BookWars veers stylistically from straight or journalistic documentaries through its use of creative devices. Slow motion is often employed, the narration is non-standard, the movie follows a distinct narrative structure, and dream sequences are utilized. Often, the subjects of the documentary take over as camera operators and record themselves and their surroundings at will.

Original soundtrack elements were provided by swamp-blues practitioner, Little Muddy, while pre-recorded compositions by legendary Jazz players, Willis Jackson and Jack McDuff were licensed from the 32 Jazz label.

==Festivals and broadcasts==
BookWars has screened at festivals, theatrical venues, and broadcast outlets including: NHK (Japan), SVT (Sweden) Sveriges Television, PBS, (US), Metrochannels (US) MSG Metro Channels, Book Television (Canada), Arte/ZDF Arte (France and Germany), The Florida Film Festival, The Kansas City Film Jubilee, Facets, the Museum of Modern Art (New York), the Danish National Film Institute, Brotfabrik (Berlin), the 911 Media Arts Center in Seattle, amongst others.
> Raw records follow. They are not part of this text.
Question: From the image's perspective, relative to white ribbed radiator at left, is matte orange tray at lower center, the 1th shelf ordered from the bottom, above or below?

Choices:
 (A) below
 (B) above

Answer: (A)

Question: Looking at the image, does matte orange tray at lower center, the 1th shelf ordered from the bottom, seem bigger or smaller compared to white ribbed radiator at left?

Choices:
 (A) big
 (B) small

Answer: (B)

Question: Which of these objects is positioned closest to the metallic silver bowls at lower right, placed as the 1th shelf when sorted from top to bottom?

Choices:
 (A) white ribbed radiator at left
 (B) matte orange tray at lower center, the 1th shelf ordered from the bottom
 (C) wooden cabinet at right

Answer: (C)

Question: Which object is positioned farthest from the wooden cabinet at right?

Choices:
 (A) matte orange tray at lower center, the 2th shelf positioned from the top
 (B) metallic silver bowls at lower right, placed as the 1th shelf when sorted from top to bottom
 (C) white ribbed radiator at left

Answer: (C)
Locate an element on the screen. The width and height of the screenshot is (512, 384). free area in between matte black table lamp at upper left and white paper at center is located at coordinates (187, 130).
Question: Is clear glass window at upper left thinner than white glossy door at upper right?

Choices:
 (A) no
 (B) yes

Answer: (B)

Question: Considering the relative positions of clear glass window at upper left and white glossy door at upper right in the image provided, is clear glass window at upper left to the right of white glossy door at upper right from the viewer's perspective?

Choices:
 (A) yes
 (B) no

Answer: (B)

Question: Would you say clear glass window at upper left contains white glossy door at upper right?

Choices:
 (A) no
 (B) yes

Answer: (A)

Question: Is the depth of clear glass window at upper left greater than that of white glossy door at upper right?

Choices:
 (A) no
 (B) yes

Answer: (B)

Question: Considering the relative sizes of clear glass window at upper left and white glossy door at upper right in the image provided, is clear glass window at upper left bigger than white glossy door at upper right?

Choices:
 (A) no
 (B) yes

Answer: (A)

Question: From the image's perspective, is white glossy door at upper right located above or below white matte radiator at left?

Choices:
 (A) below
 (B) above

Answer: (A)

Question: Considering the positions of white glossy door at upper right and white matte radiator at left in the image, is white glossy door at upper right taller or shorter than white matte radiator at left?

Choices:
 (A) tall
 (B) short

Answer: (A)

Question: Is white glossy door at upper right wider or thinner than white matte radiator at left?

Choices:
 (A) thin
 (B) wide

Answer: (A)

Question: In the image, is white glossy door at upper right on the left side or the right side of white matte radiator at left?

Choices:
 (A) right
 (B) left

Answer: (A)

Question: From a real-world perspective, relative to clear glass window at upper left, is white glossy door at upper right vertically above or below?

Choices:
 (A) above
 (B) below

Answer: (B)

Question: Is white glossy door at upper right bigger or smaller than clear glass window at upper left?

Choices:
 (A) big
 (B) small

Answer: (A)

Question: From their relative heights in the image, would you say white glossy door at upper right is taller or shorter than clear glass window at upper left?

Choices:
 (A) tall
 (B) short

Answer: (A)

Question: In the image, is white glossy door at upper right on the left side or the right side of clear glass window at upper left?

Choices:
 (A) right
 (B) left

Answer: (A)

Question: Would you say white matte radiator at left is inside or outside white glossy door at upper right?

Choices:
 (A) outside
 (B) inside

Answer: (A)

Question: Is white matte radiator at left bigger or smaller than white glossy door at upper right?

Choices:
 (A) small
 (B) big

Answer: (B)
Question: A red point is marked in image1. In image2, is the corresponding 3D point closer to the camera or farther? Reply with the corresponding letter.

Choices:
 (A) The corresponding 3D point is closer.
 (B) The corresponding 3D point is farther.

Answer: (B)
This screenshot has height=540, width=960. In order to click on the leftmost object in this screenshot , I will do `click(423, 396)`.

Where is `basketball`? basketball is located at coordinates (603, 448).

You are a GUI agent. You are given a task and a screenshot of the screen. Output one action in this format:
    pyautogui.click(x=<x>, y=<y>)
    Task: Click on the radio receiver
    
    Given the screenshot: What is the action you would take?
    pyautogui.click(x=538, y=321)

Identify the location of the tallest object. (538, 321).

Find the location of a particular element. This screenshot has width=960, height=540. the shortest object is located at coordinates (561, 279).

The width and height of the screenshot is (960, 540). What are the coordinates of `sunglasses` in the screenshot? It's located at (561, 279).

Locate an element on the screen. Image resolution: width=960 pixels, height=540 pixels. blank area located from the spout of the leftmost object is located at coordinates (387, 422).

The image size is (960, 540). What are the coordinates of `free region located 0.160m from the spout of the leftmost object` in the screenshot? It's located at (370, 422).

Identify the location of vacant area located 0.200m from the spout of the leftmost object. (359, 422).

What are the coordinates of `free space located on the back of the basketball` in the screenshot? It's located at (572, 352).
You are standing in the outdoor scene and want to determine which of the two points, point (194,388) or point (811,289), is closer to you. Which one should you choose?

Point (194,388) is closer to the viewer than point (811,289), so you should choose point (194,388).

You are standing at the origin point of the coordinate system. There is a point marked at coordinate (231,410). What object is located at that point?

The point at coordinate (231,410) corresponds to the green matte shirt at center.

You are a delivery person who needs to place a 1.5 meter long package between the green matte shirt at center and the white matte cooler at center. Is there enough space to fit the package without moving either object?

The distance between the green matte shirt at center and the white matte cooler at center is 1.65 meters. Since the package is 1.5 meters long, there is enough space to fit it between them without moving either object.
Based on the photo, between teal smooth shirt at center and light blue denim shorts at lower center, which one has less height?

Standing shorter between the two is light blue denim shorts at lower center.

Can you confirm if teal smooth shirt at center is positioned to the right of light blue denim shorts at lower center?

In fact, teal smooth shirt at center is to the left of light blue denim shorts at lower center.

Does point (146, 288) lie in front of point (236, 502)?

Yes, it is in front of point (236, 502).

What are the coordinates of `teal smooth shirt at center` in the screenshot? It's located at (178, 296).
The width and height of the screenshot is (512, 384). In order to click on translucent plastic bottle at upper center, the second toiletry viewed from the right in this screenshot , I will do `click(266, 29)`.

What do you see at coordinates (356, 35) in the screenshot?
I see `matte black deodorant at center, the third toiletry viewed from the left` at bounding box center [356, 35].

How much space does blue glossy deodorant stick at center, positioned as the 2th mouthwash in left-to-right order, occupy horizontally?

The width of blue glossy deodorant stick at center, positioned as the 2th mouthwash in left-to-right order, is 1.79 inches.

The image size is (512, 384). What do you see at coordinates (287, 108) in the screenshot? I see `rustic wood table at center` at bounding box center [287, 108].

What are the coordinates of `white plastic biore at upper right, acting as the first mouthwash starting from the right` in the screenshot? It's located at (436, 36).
The feature version also pioneered internet releases when they were still uncommon (in 2001), streaming on a pay per view basis on the Cinemapop media portal.

==Awards==
BookWars received the Best Documentary Award upon its world premiere at the 2000 New York Underground Film Festival. The film was also nominated for an IFP Gotham Award.

==Reception==
BookWars garnered generally positive reviews, starting with its first review by New York Film Critics Circle reviewer Matt Zoller Seitz in the New York Press. The film was met with hostility, however, by the participant of another unaffiliated street bookseller book project, who claimed that the director of BookWars had manipulated the (mainly black & minority) 6th avenue booksellers in order to film them getting drunk – an allegation which proved not to be true. Nonetheless, The New York Times review by critic Elvis Mitchell soon followed which was not supportive of the film. Numerous other positive reviews followed, however, which cast doubt on some motivations behind the early critiques of BookWars.

Ultimately, most of the street booksellers appearing in the movie – as well as those not appearing - welcomed it as an agreeable depiction of their lives, and several street booksellers to this day continue to keep copies of the film on their sidewalk bookstands as a grass-roots, participatory distribution mechanism.